> **Цель задания**: Повторите полностью и дословно приведённый ниже текст для чтения, не изменяя в нём ни одного слова и знака.

> **Текст для чтения**:
= = = = =

Эта своеобычная школа единственная в городе подчинялась напрямую Академии художеств СССР, то есть выпадала из поля зрения Министерства образования и всех других его подразделений. Учителей для СХШ отбирали не всякие там гороно-роно-чиновники, а художники, причем неважно, такие они или сякие, важно, что люди от рисовальных дел. Согласитесь, для начала 1950-х годов это было необычно. Даже малозначимые предметы, такие, как физкультура и военное дело, преподавали нам если не «антики», то во всяком случае оригиналы. Учителя-«антики» достойны отдельных рассказов. А случайных или чудаковатых педагогов хорошо бы вспомнить — и пожалеть их.
Одним из самых выдающихся чудиков СХШ был знаменитый преподаватель по военной подготовке — подполковник Мищенко, по прозвищу Пáнтели. Вместо часто повторяемого «понимаете ли», он произносил «пантели». Первое, что с ним сотворили сэхэшовцы, — повысили в звании. Объяснив ему, что, как художники-реалисты, мы не понимаем «двухэтажного» звания «подполковник» и не хотим смотреть «под» кого-то, но вполне достойны обращаться прямо к полковнику Мищенко, пантели. После дебатов и семинаров по этому важному, с позиций соцреализма, вопросу, произведённых параллельно во всех классах, где он «пантелил», нам удалось закрепить за ним звание полковника.

= = = = =

> **Извлечённые записи**:
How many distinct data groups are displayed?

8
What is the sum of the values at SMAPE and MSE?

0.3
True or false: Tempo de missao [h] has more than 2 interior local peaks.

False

= = = = =

> **Ваше решение**:
Эта своеобычная школа единственная в городе подчинялась напрямую Академии художеств СССР, то есть выпадала из поля зрения Министерства образования и всех других его подразделений. Учителей для СХШ отбирали не всякие там гороно-роно-чиновники, а художники, причем неважно, такие они или сякие, важно, что люди от рисовальных дел. Согласитесь, для начала 1950-х годов это было необычно. Даже малозначимые предметы, такие, как физкультура и военное дело, преподавали нам если не «антики», то во всяком случае оригиналы. Учителя-«антики» достойны отдельных рассказов. А случайных или чудаковатых педагогов хорошо бы вспомнить — и пожалеть их.
Одним из самых выдающихся чудиков СХШ был знаменитый преподаватель по военной подготовке — подполковник Мищенко, по прозвищу Пáнтели. Вместо часто повторяемого «понимаете ли», он произносил «пантели». Первое, что с ним сотворили сэхэшовцы, — повысили в звании. Объяснив ему, что, как художники-реалисты, мы не понимаем «двухэтажного» звания «подполковник» и не хотим смотреть «под» кого-то, но вполне достойны обращаться прямо к полковнику Мищенко, пантели. После дебатов и семинаров по этому важному, с позиций соцреализма, вопросу, произведённых параллельно во всех классах, где он «пантелил», нам удалось закрепить за ним звание полковника.